Personal information
- Born: 20 December 1951 (age 74) Magdeburg, East Germany
- Height: 1.82 m (6 ft 0 in)
- Weight: 82 kg (181 lb)

Sport
- Sport: Rowing
- Club: SC Magdeburg

Medal record
Men's rowing
Representing East Germany
Olympic Games
| Gold medal – first place | 1976 Montreal | Quadruple sculls |
| Bronze medal – third place | 1972 Munich | Single sculls |
World Rowing Championships
| Gold medal – first place | 1975 Nottingham | Quadruple sculls |
| Gold medal – first place | 1977 Amsterdam | Quadruple sculls |
European Rowing Championships
| Bronze medal – third place | 1973 Moscow | Single sculls |

= Wolfgang Güldenpfennig =

East German rower

Wolfgang Güldenpfennig (born 20 December 1951) is a retired East German rower who competed at the 1972 and 1976 Summer Olympics.
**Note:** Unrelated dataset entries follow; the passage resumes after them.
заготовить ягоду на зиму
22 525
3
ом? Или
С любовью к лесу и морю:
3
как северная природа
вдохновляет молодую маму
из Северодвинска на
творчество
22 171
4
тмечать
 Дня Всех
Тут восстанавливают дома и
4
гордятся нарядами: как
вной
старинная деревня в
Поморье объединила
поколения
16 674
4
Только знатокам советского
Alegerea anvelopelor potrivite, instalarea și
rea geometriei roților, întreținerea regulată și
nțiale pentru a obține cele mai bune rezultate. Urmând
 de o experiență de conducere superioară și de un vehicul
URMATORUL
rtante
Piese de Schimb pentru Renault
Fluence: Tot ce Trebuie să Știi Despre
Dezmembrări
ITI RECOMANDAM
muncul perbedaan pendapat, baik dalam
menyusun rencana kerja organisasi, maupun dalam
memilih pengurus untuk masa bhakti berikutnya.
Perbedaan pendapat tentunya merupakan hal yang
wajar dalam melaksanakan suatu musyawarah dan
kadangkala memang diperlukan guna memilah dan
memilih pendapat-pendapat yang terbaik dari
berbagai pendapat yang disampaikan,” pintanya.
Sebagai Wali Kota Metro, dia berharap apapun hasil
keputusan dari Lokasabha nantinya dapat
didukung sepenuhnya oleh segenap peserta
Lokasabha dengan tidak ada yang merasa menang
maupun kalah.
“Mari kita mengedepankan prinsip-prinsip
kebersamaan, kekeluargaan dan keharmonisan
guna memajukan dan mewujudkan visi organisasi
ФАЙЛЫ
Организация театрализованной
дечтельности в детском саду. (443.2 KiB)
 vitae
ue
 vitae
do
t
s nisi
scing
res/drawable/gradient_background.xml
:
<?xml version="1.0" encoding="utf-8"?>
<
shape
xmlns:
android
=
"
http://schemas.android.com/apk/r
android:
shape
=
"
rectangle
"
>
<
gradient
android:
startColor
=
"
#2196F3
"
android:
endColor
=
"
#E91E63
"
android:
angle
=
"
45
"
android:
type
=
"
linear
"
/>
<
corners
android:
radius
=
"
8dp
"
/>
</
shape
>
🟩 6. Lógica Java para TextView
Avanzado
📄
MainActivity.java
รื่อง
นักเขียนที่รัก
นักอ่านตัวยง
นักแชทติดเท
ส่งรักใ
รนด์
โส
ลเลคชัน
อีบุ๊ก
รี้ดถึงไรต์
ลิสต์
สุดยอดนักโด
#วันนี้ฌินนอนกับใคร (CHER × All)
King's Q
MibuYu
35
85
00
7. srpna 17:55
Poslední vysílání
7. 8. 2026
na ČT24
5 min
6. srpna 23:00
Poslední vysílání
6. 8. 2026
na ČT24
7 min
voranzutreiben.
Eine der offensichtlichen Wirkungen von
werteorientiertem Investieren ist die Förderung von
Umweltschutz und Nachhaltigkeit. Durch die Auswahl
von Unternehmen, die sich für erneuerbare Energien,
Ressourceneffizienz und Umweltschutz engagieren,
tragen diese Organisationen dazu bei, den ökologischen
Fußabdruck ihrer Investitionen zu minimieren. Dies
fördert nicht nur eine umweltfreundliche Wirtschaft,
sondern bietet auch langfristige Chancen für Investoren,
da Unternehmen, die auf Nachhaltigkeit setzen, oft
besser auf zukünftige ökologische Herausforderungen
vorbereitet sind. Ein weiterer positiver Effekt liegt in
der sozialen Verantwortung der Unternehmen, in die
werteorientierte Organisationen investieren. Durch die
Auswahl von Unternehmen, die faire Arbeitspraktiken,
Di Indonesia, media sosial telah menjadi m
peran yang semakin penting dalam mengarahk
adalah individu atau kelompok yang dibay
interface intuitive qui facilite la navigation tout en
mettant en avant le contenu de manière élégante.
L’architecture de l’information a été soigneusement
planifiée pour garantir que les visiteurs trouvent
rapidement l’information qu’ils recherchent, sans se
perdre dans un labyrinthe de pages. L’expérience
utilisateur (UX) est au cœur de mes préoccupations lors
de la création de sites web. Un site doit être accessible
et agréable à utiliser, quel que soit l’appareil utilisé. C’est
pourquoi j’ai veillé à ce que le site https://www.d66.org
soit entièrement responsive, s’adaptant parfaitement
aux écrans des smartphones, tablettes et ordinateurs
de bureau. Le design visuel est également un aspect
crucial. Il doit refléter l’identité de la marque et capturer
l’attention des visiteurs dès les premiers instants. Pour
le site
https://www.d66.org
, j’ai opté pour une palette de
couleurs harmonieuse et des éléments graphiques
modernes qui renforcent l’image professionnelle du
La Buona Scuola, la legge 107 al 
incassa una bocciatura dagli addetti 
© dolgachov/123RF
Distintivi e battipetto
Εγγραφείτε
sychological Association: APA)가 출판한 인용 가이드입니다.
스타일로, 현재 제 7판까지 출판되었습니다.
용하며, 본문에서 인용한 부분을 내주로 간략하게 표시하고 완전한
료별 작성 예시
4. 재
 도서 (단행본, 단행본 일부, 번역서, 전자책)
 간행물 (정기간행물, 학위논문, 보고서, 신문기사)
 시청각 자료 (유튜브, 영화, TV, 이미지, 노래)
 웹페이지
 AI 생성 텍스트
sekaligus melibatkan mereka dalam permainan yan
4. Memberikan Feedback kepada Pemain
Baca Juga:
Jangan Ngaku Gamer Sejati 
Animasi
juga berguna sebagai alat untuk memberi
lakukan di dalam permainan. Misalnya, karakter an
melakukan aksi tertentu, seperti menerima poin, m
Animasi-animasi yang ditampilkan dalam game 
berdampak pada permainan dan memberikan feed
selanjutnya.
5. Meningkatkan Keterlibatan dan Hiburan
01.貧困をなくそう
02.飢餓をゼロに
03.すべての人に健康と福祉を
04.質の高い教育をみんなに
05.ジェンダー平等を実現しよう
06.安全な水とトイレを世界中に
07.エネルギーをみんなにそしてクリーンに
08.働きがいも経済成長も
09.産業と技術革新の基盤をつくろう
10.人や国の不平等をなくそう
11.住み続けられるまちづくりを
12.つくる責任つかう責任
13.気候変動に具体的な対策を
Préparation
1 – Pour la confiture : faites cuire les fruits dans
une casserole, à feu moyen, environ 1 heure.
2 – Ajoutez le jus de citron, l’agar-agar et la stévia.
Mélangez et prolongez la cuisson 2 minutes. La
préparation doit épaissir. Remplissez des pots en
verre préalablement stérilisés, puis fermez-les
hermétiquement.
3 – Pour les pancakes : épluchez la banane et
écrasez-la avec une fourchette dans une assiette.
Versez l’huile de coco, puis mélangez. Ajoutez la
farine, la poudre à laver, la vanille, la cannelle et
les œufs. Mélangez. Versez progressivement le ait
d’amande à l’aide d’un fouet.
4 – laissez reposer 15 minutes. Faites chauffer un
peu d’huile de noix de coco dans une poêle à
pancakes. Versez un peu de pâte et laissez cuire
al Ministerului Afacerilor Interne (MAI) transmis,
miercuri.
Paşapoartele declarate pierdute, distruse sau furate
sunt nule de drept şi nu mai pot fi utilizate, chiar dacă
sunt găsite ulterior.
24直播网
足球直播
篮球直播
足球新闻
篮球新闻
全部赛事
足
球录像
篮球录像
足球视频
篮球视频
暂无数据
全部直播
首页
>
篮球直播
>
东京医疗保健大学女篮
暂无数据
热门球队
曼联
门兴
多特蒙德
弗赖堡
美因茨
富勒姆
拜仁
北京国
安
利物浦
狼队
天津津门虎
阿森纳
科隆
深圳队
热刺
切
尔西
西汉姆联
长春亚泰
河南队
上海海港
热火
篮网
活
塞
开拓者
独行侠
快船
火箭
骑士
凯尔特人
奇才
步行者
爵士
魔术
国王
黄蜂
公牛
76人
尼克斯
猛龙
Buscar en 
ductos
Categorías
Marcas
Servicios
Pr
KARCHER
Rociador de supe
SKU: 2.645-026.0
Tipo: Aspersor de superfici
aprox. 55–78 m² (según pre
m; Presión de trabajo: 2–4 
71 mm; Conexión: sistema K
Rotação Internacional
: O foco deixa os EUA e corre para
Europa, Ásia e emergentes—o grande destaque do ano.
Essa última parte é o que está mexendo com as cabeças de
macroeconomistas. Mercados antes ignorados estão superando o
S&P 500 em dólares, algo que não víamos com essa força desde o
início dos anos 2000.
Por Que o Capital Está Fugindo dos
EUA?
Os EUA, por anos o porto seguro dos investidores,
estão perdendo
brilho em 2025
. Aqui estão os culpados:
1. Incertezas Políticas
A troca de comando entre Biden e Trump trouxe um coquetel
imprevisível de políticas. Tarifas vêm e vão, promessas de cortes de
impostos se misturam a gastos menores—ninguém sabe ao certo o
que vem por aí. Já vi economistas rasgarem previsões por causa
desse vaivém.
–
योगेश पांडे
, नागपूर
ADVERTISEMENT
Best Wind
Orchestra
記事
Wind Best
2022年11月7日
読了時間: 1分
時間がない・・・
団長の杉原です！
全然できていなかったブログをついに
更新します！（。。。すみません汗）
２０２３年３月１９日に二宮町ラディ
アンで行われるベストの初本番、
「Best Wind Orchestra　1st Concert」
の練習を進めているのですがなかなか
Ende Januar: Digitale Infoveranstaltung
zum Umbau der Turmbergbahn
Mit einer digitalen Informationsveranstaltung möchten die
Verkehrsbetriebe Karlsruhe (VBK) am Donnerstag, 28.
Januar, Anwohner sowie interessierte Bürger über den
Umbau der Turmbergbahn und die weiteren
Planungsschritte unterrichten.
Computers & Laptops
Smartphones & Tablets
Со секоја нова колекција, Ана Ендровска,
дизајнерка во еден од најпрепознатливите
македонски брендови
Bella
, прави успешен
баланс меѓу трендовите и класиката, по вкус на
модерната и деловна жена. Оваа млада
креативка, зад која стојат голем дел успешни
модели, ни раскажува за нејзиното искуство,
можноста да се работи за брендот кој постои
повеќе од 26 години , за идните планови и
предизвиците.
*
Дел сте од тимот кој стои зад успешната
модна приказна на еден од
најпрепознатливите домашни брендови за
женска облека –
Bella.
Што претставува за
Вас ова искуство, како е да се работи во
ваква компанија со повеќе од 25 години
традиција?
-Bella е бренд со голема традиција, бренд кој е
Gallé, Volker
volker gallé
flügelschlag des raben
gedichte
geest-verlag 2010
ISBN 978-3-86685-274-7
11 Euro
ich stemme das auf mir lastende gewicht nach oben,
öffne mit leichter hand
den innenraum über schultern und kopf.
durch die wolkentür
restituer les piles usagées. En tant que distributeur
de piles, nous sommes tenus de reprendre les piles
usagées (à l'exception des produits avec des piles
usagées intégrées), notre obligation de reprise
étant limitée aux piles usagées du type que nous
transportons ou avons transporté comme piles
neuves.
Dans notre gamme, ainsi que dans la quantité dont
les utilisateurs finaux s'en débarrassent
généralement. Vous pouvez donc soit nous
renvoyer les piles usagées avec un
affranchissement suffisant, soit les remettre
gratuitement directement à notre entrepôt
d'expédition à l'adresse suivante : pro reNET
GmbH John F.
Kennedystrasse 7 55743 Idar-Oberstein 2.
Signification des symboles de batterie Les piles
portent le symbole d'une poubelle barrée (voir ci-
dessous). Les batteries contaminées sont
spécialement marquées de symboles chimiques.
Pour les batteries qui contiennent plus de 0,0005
In 1972 he won a bronze medal in the single sculls event, whereas in 1976 he became Olympic champion in the quadruple sculls. Güldenpfennig won two world titles in the quadruple sculls, in 1975 and 1977, as well as a European bronze medal in the single sculls in 1973. After retiring from competitions he worked as a rowing coach, training Karl-Heinz Bußert, Uwe Heppner, Uwe Mund and Martin Winter.